Citigroup shares outperform down market after Trump endorsement
Citigroup, one of the major players in the banking industry, saw a boost in its stock performance following a social media shoutout from President Donald Trump. In a post on Truth Social, Trump praised Citigroup for being ranked number one in topping M&A Advisory Market by Value in Q1. The president specifically congratulated Citigroup’s CEO Jane Fraser and the entire team for their hard work, dubbing it a “BIG comeback for CITI.”
The timing of Trump’s post coincided with the opening of the stock market, leading to a spike in Citigroup shares, reaching a high of $137.12, up almost 1.8%. However, by the end of the day, Citigroup saw a 1% decrease in its stock value, still outperforming competitors like JPMorgan, Goldman Sachs, and the S&P 500.

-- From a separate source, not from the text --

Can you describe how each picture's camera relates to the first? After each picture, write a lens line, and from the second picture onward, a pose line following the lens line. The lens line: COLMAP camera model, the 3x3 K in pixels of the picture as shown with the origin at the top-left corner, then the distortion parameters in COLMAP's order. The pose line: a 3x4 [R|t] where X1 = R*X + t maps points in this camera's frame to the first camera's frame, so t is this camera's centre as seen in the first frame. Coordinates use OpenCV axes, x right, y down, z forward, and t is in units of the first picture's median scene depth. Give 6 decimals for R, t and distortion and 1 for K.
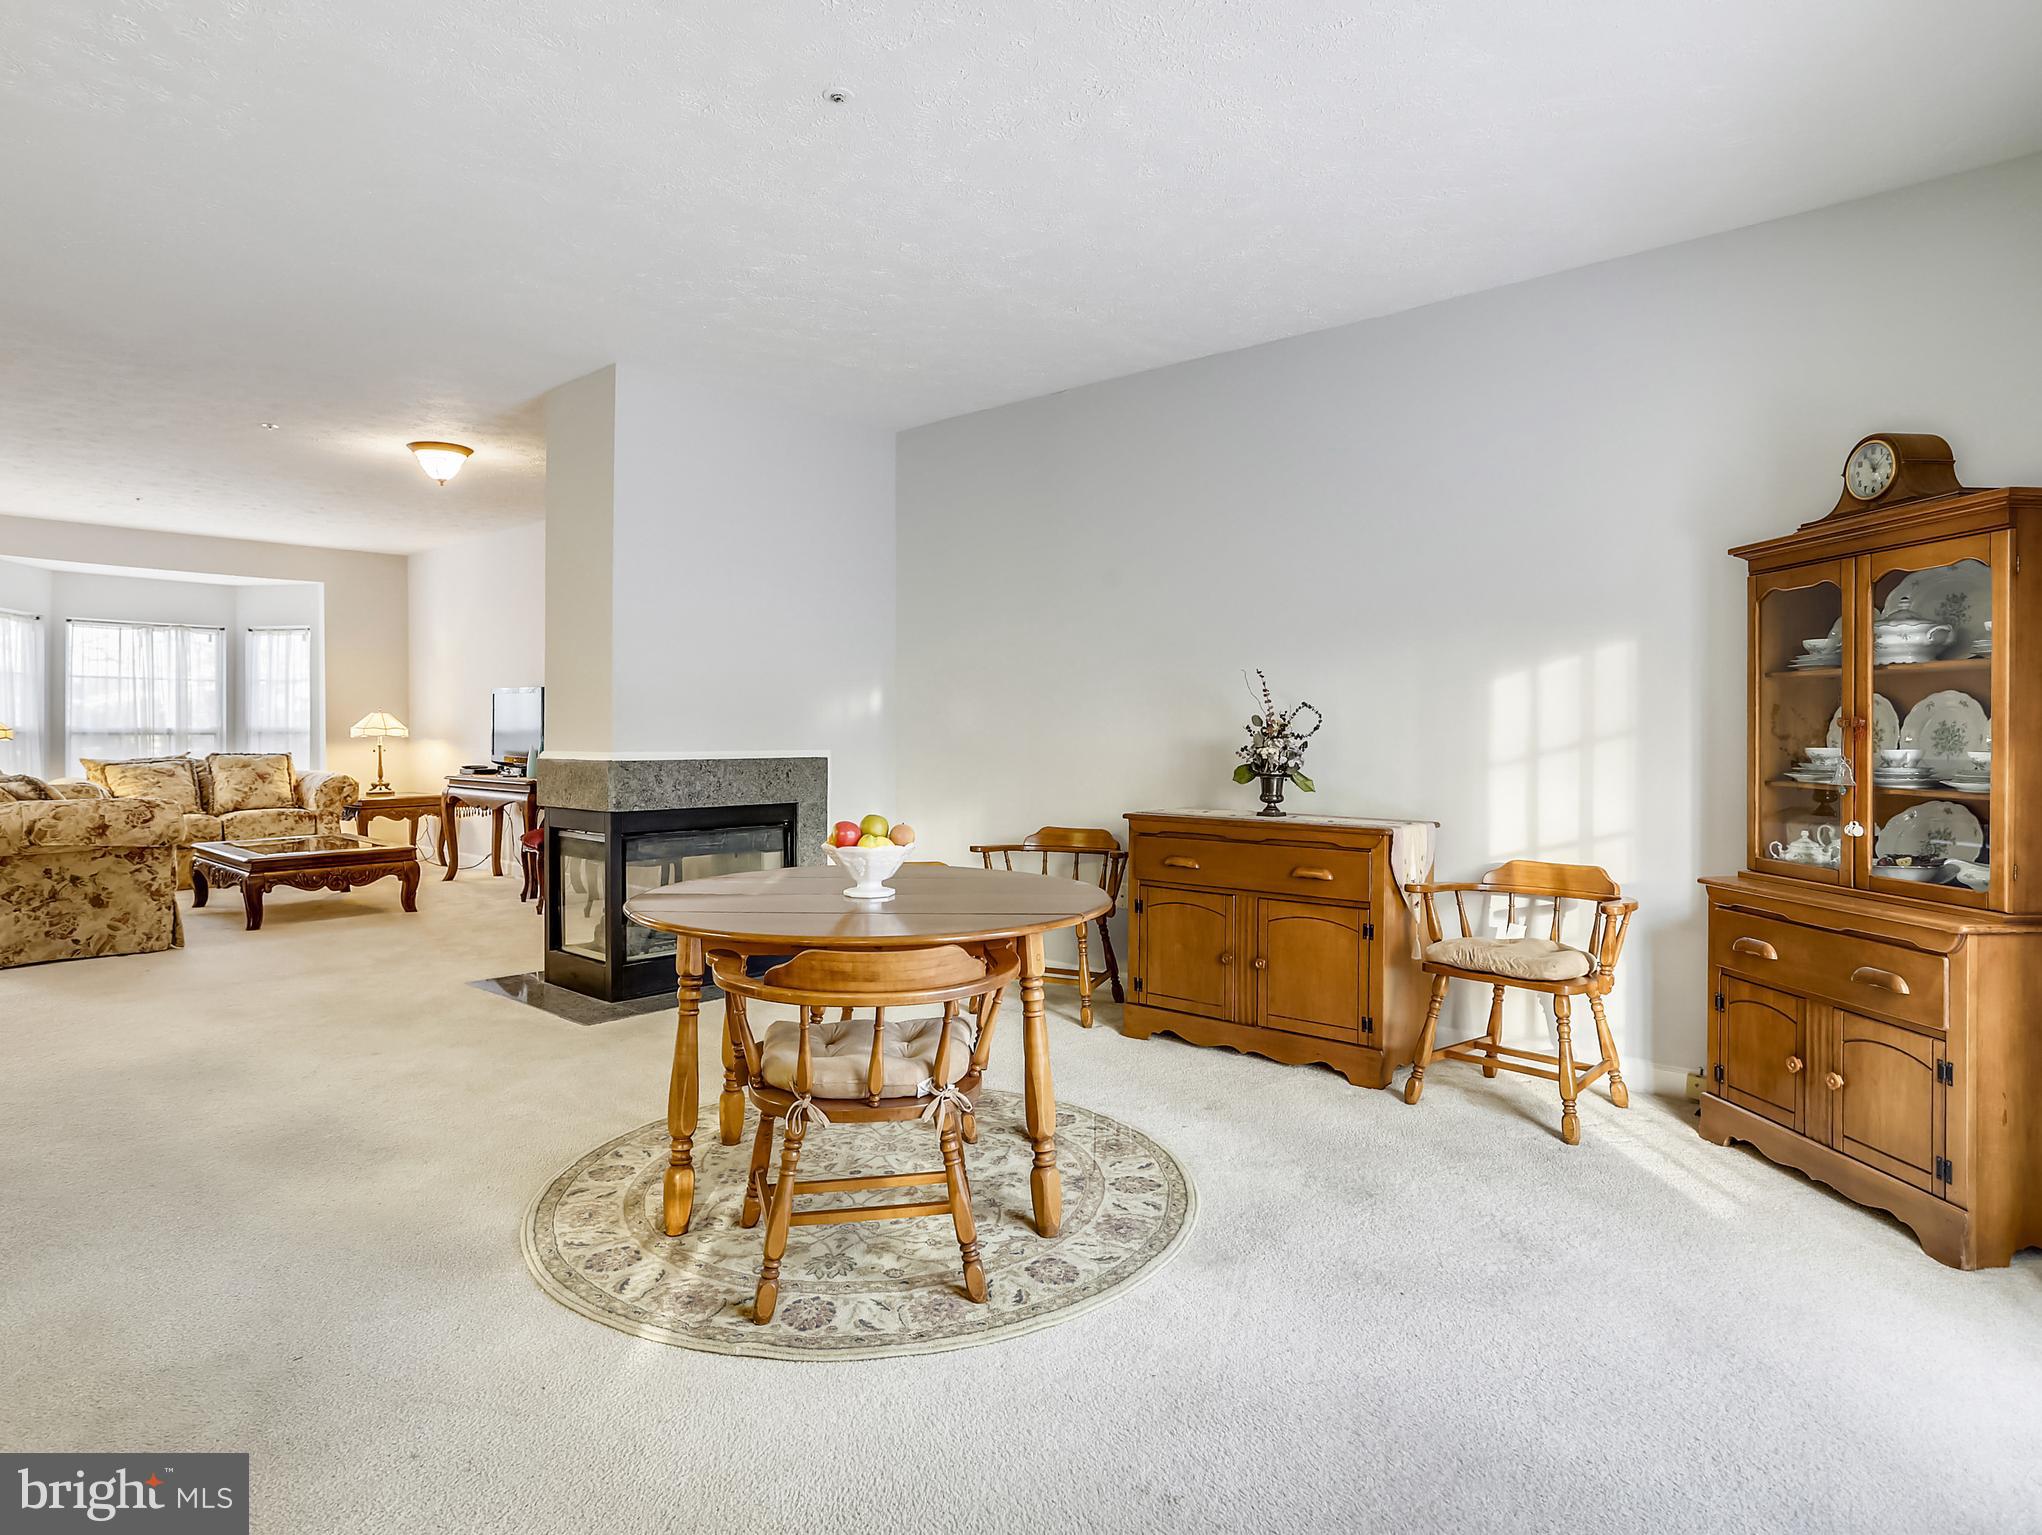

While it wasn’t immediately clear which specific investment banking league rankings Trump was referring to, data from Dealogic, a leading financial analytical platform, showed that Citigroup has fallen to number 5 among leading mergers and acquisitions advisors in 2026, down from number 4 in 2025. Despite this, Citigroup has managed to outperform the S&P 500 this year, with a 14.3% increase in stock value compared to the S&P 500’s 6.2% gain.
Under the leadership of CEO Jane Fraser, Citigroup has been undergoing a multiyear turnaround strategy, which includes streamlining business units, job cuts, and a focus on high-margin markets and services. This strategic approach has led to a consistent rise in the stock value of Citigroup over the past three years, with significant increases in 2025, 2024, and 2023.
In a recent interview on Fox Business News, Citigroup’s global chair for banking, Leon Kalvaria, highlighted the bank’s position as the leading advisor on power sector deals, with Citigroup advising on four deals worth a combined $41.4 billion in the energy industry so far in 2026.
Overall, Citigroup’s performance in the stock market and its strategic initiatives under Jane Fraser’s leadership position the bank for continued success in the competitive banking industry.